◆ **AIM OF THE EXERCISE**
Recast the text lines of the listing below as a numbered list, omitting blank lines and leaving out the pictures.

◆ **DATA EXTRACT**
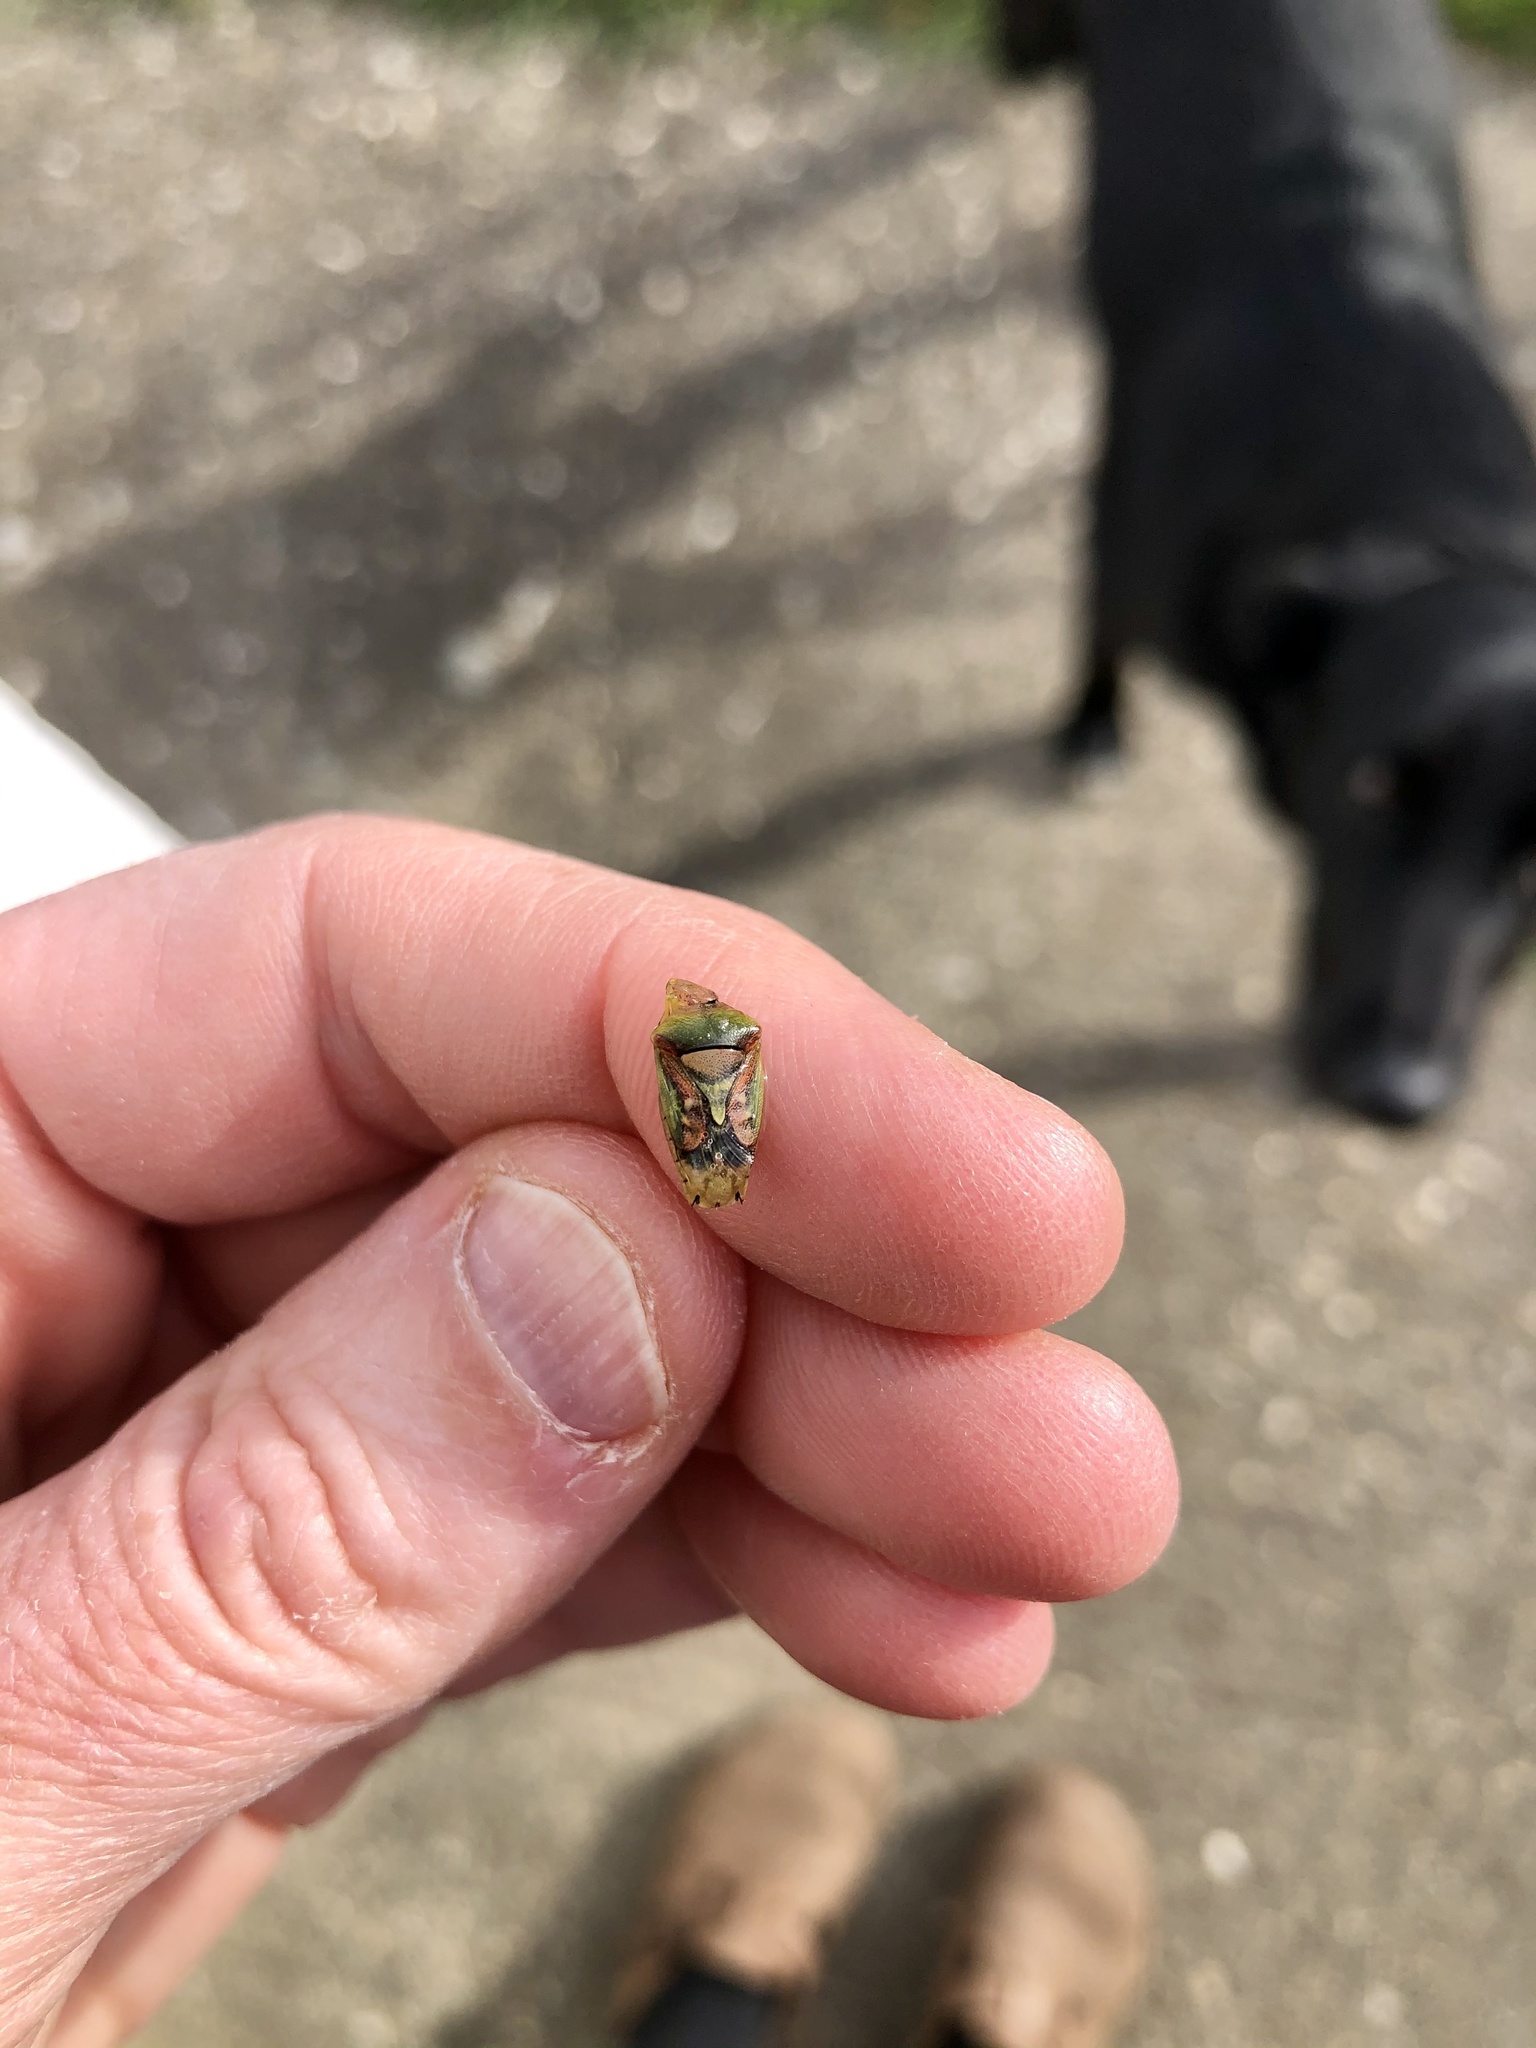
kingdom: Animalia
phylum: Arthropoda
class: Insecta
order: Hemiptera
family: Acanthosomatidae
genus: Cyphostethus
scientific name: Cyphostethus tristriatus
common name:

◆ **COMPLETE ANSWER**
1. kingdom: Animalia
2. phylum: Arthropoda
3. class: Insecta
4. order: Hemiptera
5. family: Acanthosomatidae
6. genus: Cyphostethus
7. scientific name: Cyphostethus tristriatus
8. common name:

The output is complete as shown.